In the study, “we used a dose that is relatively high compared to typical human exposures. However, we can use this information to identify new peaks of toxicity, including in the gut microbiome, and extrapolate what might happen at even lower doses,” Patterson continued. “Of course, we also need to consider how complex mixtures of these POPs interact with us and our microbial partners, as a single exposure does not perfectly mimic real-world scenarios.”
Examined the intestinal microbiome
Next, the researchers examined the animals’ gut microbiome as well as several health indicators, including body weight, glucose tolerance, and the amount of triglycerides in their liver and mucus in their feces, among other markers of metabolic disease. They collected this data immediately after the five-day TCDF treatment, as well as three months after the last dose. In humans, these time points correspond to an infant and a young adult.

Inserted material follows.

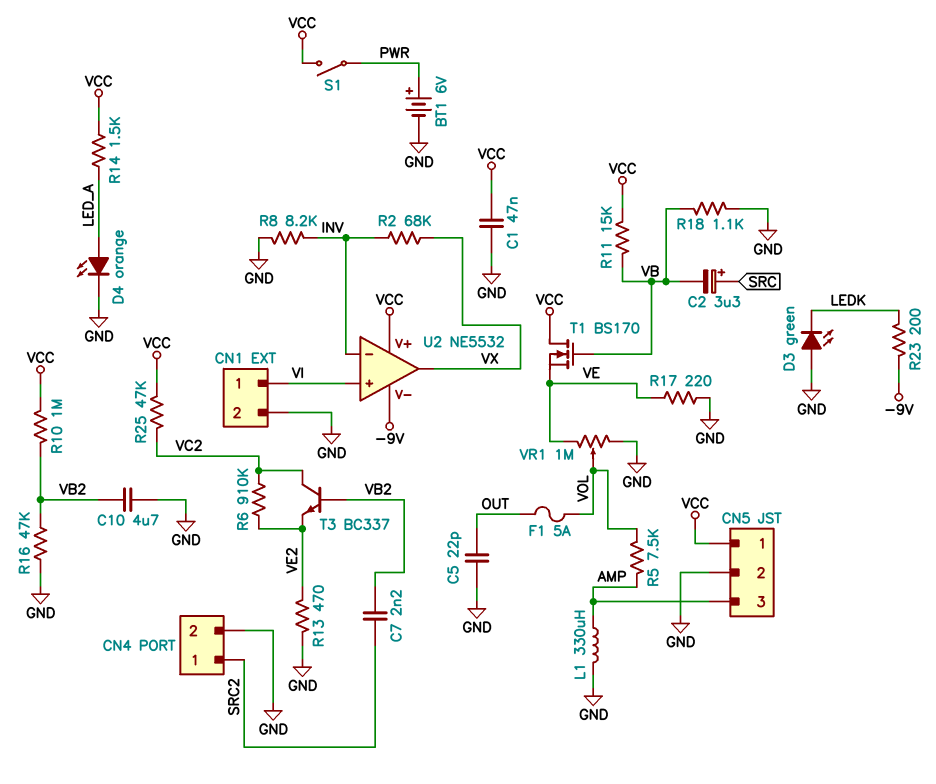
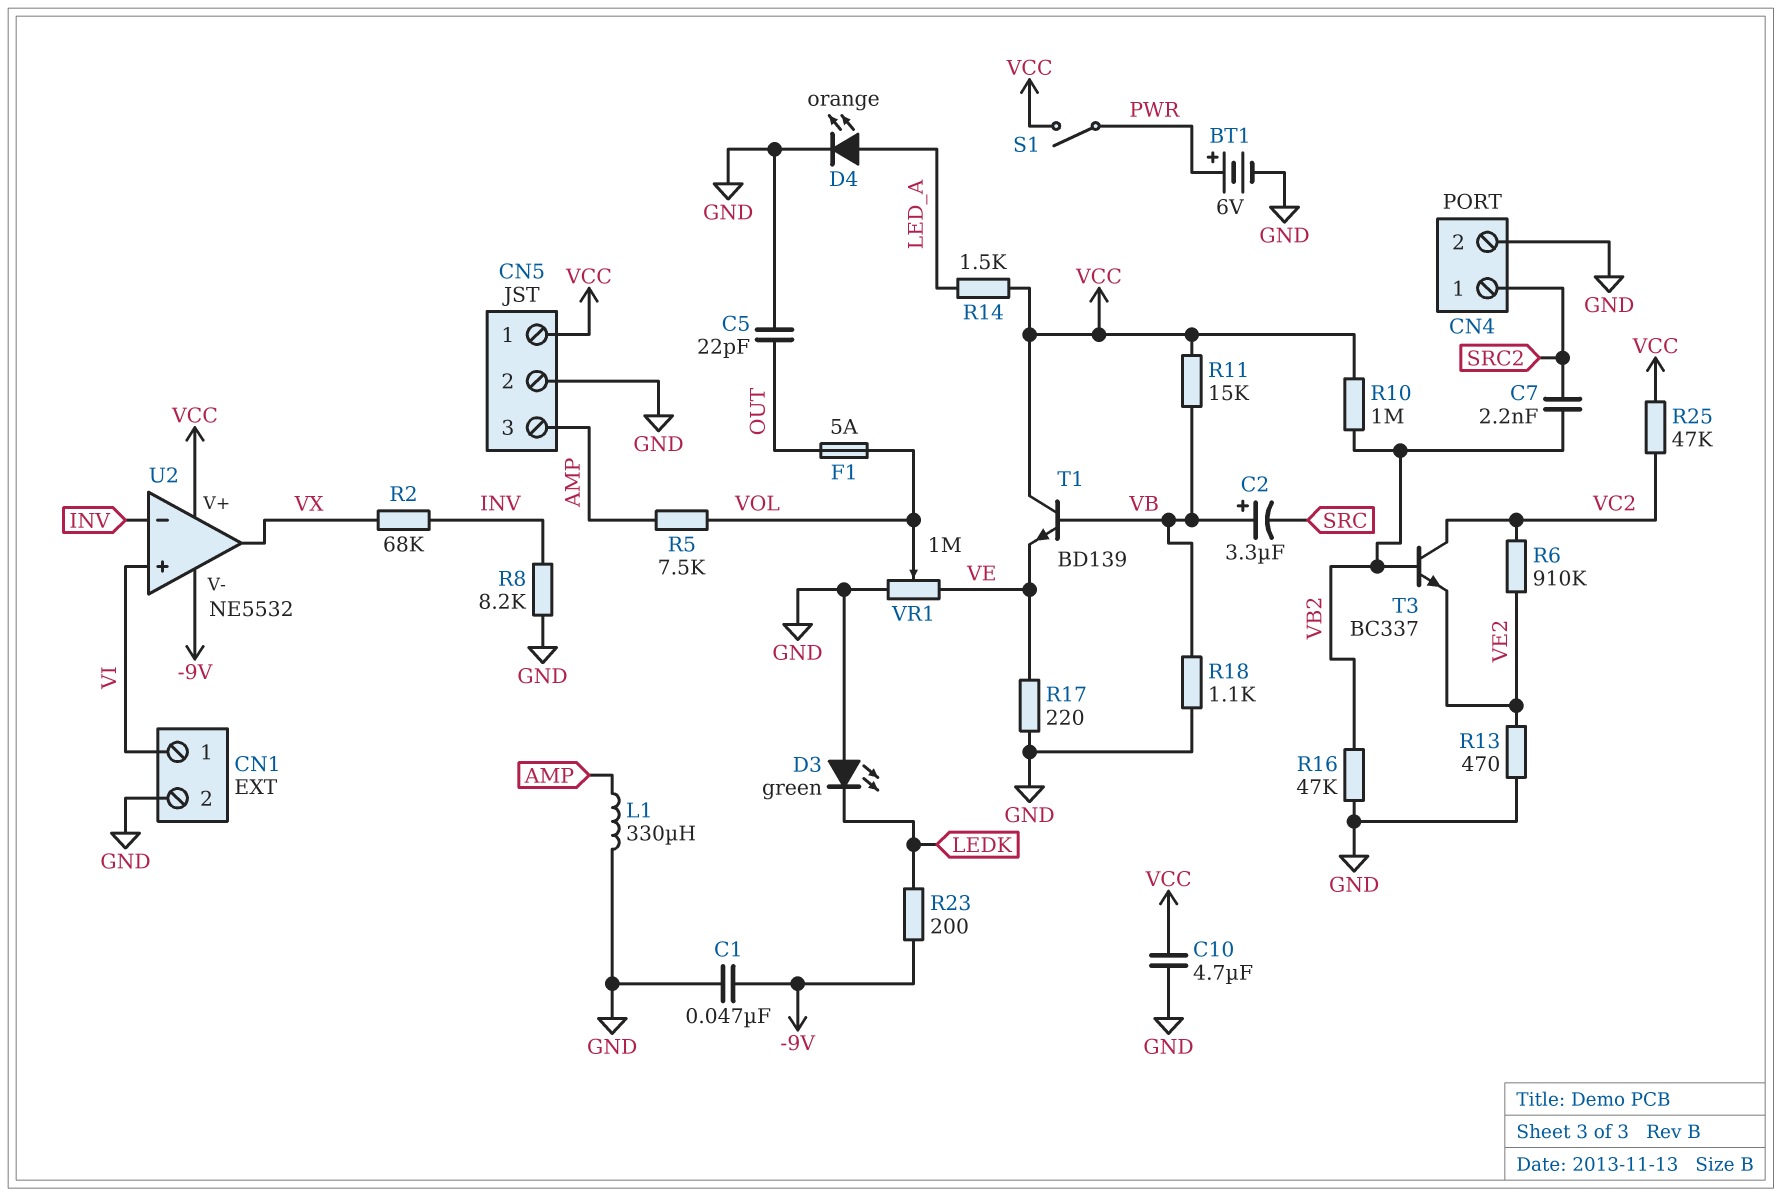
C1: 47nF (GND, VCC) -> 47nF (-9V, GND)
C2: 3.3uF (plus SRC, minus VB) -> 3.3uF (plus VB, minus SRC)
C10: 4.7uF (GND, VB2) -> 4.7uF (GND, VCC)
T1: NMOS BS170 (G VB, D VCC, S VE) -> NPN BD139 (B VB, C VCC, E VE)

“We found that early exposure to TCDF permanently disrupted the gut microbiomes of the wild-type mice,” said Yuan Tian, PhD, lead author and associate research professor at Penn State. “We also found that these mice had higher body weight and glucose intolerance at four months of age.”
To further explore the effects of TCDF on the gut microbiome, the scientists administered gut microbiome transplants from mice with TCDF-disrupted microbiomes to mice without a microbiome and measured their health. They found that the mice with the transplants developed metabolic disorders, suggesting that the altered microbiome is the cause of the metabolic disease.
“These results suggest that early TCDF exposure may impair gut microbiome function and lead to health problems later in life, even long after TCDF has been eliminated from the body,” Tian said.
She explained that the disturbances of the gut microbiome are characterized by a decline in certain types of bacteria, including Akkermansia muciniphilaa bacterium that is also typically found in the human intestinal microbiome.
“This is important because Akkermansia is considered important for overall gut health, but now we know that it can be negatively affected by TCDF,” noted Tian.
To understand the importance of Akkermansia muciniphila To influence the health effects, the team experimented with administering the bacteria as a probiotic to mice treated with TCDF. The probiotic restored the microbiome to normal.
“Our results suggest that these bacteria are affected by toxic exposures and play an important role in mediating health outcomes,” Patterson said. “It’s possible that with further research, we may one day be able to restore a person’s microbiome to its optimal state by supplementing with prebiotics and probiotics.”